→ TASK: After locating the line containing "は、オゴタイとトルイの不和", restate that line and each one after it exactly, through the last line of the material.

→ RECORDS FOR THE TASK:
──────

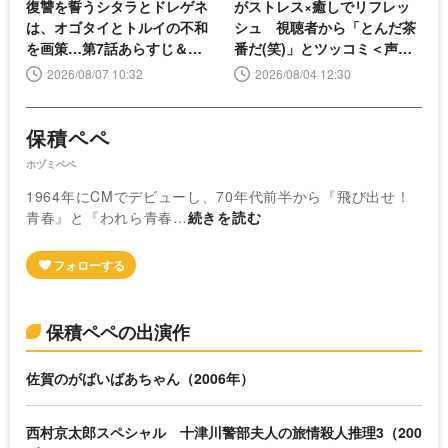
復讐を誓うシタラとドレゲネ
がストレス×癒しでリフレッ
は、オゴタイとトルイの不和
シュ 視聴者から「とんだ茶
を画策…第7話あらすじ＆先
番だ(笑)」とツッコミ＜声優
行カット公開
と夜あそび＞
2026/08/07 10:32
2026/08/04 12:30
保積ペペ
ホヅミペペ
1964年にCMでデビューし、70年代前半から『飛び出せ！
青春』と『われら青春…
続きを読む
保積ペペの出演作
佐賀のがばいばあちゃん（2006年）
西村京太郎スペシャル 十津川警部夫人の旅情殺人推理3（200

──────

→ ANSWER FOR THE TASK:
は、オゴタイとトルイの不和
シュ 視聴者から「とんだ茶
を画策…第7話あらすじ＆先
番だ(笑)」とツッコミ＜声優
行カット公開
と夜あそび＞
2026/08/07 10:32
2026/08/04 12:30
保積ペペ
ホヅミペペ
1964年にCMでデビューし、70年代前半から『飛び出せ！
青春』と『われら青春…
続きを読む
保積ペペの出演作
佐賀のがばいばあちゃん（2006年）
西村京太郎スペシャル 十津川警部夫人の旅情殺人推理3（200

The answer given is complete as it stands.